"Omdat ze dus nog geen huis hadden ben ik tot 1963 bij mijn opa en oma Bons in huis geweest op de Dr. H. Colijnstraat 130 1-hoog. (Volgens mij toch de tweede verdieping?)
Daarna logeerde ik regelmatig bij hun; als er weer zo'n logeerpartij zat aan te komen, sliep ik de nacht van te voren slecht van de opwinding. De treinreis naar Amsterdam duurde altijd te lang en als de bus dan de Ruys de Beerenbrouckstraat opdraaide kwam ik weer thuis! Wat was ik blij als ik achtereenvolgens weer rijschool Collewijn op de hoek zag, daarna de groenteboer/supermarkt op de volgende en dan de bakker in de straat waar ik moest zijn. Mijn ouders haalden daar dan altijd iets voor de koffie, waarna ik dan eindelijk als een speer naar het laatste portiek vloog om maar zo snel mogelijk boven te zijn bij opa en oma Bons."
"Het huis staat nog in mijn geheugen gegrift, het knopje in het portiek om de verlichting aan te doen en het mandje wat je tussen de trappen omhoog kon halen waren allebei geliefd speelgoed. Dan de voordeur met die ronde ruit waar mijn opa een bellenknop onder had gemaakt, met daarachter die (in mijn verbeelding) lange gang. Ik hoor in mijn herinnering nog steeds het speciale geluid als je de huiskamerdeur dichtdeed, vanwege al dat glas. De huiskamer met uitzicht op de Albardagracht, de kerk en de 2 of 3 ronde paviljoens waar ze dacht ik wel eens patat verkocht hebben. Dan daarachter het kleine kamertje wat vooral op donkere dagen nogal somber was vanwege dat kleine raam en als laatste de grote slaapkamer. Op het toilet hoorde ik altijd de treinen voorbij razen op het oudste stukje spoorweg van Nederland, omdat het klapraampje altijd openstond.

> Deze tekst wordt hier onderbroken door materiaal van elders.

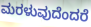
ಮರಳುವುದೆಂದರೆ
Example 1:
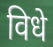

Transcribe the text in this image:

विधे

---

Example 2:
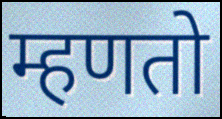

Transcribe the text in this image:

म्हणतो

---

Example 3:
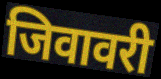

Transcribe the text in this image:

जिवावरी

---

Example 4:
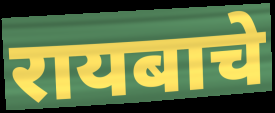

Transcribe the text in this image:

रायबाचे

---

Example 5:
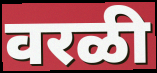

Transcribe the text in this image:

वरळी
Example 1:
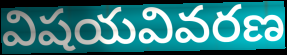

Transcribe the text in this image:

విషయవివరణ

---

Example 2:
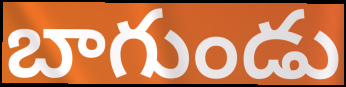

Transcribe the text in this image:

బాగుండు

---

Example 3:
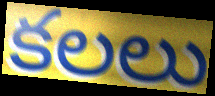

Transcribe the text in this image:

కలలు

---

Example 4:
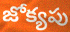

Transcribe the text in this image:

జోక్యపు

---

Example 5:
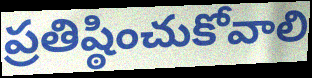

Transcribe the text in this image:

ప్రతిష్ఠించుకోవాలి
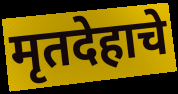
मृतदेहाचे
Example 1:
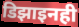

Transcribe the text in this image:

डिझाइनही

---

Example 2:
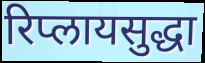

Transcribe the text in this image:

रिप्लायसुद्धा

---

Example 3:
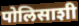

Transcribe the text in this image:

पोलिसाशी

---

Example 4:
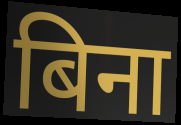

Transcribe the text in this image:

बिना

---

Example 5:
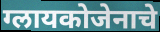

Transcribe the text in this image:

ग्लायकोजेनाचे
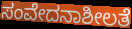
ಸಂವೇದನಾಶೀಲತೆ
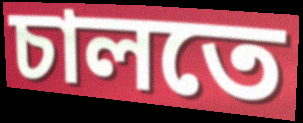
চালতে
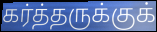
கர்த்தருக்குக்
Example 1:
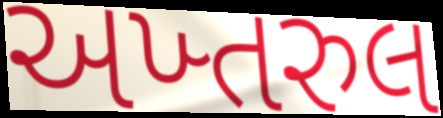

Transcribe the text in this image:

અખ્તરુલ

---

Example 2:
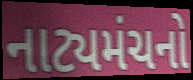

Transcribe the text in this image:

નાટ્યમંચનો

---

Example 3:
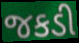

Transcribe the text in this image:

જકડી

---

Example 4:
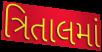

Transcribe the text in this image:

ત્રિતાલમાં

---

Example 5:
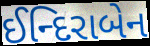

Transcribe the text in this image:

Ernaast hadden hadden mijn grootouders de eetkamer (wat een luxe) en dan kreeg je de badkamer met het lavet en de ingebouwde wasmachine en centrifuge, ook leuk speelgoed. Dat daar nog nooit ongelukken gebeurd zijn met water en elektriciteit, is iets wat me nog wel verwonderd. Als ik onder de douche ging en er dan eindelijk warm water uit die hoge metalen stang met douchekop kwam en ik niet gehinderd door enig douchegordijn lekker aan het spatten was, zat het water soms bijna tot in de lamp, tot blijdschap van mijn oma. Ja en dan de keuken met dat granieten aanrecht waar de meest lekkere rijsttafels bereid werden, lekker lekker!
Mijn opa had een snoer naar beneden getrokken naar de box (kelder zeggen wij in Rotterdam) voor verlichting en daar heb ik heel wat afgeknutseld."